第2章 瓶詰めの記憶の流れ先※
「いらっしゃいま、せ・・・」
反射的に体を向けながら挨拶をすると、自然と視線もその方向へ向いていて。
同時に、瞳には少しだけ見覚えのある顔が映された。
「こんにちは、ひなたさん」
「お、沖矢さん・・・!」
爽やかな笑顔でポアロに入店してきたのは、昨日の宣言通りにやって来た彼だった。
「お約束通り、今日も伺わせて頂きました」
「あ、ありがとうございます・・・?」
間違ってはいないはずなのに、お礼を言うところなのか直前で迷いが出てしまい、思わず疑問符を付けてしまった。
そんな私に、沖矢さんは急に距離を縮めては、顔をグッと近付けてきて。
「今日も、お綺麗ですね」
恥ずかしげも無く、そんな台詞を吐いてみせた。
安室さんも似たようなことを口にするが、正直この人は、安室さんよりも苦手意識が働く。
・・・その理由は分からないが。
「お知り合いですか?」
戸惑いのせいで引きつった笑顔になっていると、調理の手を止めた安室さんが、カウンター側から声を掛けてきて。

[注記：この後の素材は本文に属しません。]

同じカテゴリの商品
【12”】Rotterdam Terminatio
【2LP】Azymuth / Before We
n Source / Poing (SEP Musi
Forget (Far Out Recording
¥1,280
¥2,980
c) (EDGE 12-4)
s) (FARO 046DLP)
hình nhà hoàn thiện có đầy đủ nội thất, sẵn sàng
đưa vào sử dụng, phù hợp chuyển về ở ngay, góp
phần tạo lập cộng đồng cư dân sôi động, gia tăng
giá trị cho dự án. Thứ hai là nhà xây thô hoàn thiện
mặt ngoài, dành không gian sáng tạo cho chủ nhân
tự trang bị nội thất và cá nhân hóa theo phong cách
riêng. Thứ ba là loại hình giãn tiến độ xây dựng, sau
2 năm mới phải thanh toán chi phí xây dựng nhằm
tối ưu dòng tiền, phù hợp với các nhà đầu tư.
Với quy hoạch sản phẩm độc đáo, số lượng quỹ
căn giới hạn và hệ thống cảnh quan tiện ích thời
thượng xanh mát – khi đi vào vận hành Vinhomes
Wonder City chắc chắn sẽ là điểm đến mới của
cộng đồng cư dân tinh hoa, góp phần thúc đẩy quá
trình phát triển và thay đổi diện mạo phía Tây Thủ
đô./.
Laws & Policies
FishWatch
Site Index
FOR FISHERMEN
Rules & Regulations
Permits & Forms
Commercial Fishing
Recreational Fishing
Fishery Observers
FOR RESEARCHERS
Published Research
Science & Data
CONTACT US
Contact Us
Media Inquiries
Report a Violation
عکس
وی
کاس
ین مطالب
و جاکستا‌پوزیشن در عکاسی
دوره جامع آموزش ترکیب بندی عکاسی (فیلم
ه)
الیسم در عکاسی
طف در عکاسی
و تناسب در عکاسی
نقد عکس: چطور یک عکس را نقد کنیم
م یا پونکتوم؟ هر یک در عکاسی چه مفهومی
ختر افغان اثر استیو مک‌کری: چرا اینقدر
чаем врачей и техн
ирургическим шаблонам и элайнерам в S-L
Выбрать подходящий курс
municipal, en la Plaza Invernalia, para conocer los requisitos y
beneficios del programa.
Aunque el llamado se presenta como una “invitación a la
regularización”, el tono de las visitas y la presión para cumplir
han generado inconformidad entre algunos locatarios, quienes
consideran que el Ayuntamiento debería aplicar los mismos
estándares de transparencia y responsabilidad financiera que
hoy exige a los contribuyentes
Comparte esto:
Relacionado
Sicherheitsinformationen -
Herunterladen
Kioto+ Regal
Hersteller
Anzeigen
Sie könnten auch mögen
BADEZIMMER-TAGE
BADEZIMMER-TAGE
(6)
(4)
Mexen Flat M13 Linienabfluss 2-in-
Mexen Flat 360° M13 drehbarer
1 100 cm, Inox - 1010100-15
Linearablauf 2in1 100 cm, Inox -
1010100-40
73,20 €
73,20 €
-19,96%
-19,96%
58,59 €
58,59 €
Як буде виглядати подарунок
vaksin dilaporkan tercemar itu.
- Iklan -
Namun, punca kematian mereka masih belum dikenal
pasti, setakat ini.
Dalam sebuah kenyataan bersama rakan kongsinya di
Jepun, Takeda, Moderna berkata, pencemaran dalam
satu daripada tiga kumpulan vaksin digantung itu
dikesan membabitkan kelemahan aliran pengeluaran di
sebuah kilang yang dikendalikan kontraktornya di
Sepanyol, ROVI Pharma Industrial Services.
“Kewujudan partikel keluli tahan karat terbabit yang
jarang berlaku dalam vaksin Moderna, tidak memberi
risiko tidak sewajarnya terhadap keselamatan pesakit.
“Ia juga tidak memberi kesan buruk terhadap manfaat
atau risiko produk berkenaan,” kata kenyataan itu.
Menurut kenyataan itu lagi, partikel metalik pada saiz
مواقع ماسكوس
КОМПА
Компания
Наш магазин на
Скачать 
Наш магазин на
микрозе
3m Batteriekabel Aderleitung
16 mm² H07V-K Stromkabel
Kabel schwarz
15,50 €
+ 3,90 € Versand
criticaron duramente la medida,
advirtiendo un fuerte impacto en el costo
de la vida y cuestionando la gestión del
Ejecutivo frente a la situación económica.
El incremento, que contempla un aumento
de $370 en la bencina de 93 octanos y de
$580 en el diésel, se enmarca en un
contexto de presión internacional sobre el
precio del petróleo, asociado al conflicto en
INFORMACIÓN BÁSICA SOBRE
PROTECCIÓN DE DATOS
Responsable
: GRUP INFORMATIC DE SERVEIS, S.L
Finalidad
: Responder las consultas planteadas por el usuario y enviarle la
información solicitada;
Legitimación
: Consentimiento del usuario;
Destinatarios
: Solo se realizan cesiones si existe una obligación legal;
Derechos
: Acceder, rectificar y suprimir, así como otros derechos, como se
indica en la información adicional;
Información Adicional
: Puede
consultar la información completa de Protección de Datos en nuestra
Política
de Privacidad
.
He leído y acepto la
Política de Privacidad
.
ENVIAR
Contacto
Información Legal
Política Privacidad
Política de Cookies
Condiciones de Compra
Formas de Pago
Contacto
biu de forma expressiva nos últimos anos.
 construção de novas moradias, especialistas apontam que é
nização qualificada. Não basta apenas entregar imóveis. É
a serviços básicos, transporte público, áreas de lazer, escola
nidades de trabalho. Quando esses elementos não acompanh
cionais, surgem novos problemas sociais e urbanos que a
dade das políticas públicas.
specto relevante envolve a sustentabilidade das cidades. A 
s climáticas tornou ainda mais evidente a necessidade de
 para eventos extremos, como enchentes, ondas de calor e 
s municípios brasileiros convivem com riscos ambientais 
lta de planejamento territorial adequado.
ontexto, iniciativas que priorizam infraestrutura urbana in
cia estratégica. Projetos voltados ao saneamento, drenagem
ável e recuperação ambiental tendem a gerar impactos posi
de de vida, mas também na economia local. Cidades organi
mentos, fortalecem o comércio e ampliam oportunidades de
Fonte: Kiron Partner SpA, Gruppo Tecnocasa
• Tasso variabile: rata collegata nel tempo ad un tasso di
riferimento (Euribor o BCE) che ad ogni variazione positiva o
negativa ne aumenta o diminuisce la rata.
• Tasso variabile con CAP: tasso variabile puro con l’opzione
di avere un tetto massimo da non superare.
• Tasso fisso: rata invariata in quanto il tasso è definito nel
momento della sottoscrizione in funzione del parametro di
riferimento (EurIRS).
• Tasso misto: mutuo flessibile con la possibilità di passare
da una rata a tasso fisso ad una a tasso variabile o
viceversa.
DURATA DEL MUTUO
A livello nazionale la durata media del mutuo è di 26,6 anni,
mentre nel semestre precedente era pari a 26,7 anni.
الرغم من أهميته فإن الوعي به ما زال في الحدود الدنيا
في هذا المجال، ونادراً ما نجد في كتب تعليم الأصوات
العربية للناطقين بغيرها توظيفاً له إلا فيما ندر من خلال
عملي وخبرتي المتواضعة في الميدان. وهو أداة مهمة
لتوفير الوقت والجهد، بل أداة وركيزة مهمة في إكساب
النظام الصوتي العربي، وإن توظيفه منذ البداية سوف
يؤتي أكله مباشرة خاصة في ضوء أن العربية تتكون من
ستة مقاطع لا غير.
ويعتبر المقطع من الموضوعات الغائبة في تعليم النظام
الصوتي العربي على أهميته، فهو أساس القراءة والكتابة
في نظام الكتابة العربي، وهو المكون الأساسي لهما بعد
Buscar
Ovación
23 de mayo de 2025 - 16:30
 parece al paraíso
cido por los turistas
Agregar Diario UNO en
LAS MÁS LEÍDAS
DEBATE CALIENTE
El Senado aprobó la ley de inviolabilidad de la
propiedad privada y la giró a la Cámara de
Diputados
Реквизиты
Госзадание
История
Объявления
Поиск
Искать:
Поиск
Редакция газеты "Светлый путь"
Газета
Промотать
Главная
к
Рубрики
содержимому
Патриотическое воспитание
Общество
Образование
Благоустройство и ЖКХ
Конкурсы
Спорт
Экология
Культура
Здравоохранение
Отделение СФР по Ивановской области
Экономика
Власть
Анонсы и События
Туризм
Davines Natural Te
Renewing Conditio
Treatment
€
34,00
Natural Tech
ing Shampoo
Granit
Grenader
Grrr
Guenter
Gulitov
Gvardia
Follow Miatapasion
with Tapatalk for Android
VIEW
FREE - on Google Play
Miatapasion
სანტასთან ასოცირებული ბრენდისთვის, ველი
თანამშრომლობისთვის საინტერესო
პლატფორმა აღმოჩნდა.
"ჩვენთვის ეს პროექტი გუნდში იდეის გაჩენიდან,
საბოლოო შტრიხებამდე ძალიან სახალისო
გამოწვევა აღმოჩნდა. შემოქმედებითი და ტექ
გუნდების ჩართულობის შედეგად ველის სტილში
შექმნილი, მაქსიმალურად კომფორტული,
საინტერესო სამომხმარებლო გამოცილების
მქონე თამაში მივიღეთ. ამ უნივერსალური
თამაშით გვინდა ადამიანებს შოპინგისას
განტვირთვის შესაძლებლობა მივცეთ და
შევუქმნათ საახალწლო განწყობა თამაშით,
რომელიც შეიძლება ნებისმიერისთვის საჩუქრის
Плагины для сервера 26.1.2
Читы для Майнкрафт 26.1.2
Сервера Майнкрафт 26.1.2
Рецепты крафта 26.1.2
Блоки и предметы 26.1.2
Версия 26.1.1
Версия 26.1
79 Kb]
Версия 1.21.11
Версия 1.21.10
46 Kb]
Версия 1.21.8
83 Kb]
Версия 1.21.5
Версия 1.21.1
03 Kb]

肩をピクリと跳ねさせながら彼へと目を向けると、そこにはいつもとは僅かに雰囲気の違う彼の姿があった。
「・・・っ」
バーボン。
・・・いや、違う。
でも安室透ではない。
そこには、私の知らない誰かが居るようだった。
「え・・・えっと・・・」
何と言えば良いだろう。
コナンくんや、阿笠博士のこともある。
こちらも調べが足りない為、無闇に沖矢さんの居場所や素性を言うのは、避けた方が良いかもしれない。
本能的に、そう思い口篭っていると。
「友人です」
沖矢さんは簡潔に、私との関係をそう示した。
友人という関係になったつもりはないが、変なことを言われるよりはマシか、と上がっていた肩を下げた瞬間。
「今のところは、ですがね」
その肩に、背後から沖矢さんの両手が乗って。
ビクッと震えると、彼は私の顔を覗き込むようにし、ニコッと何を考えているのか分からない笑みを向けてきた。
「・・・今のところ、とは?」
そこは掘り下げなくていい、と安室さんに顔を向けるが、未だ私の知らない表情をする彼に、言葉は喉の奥で詰まってしまった。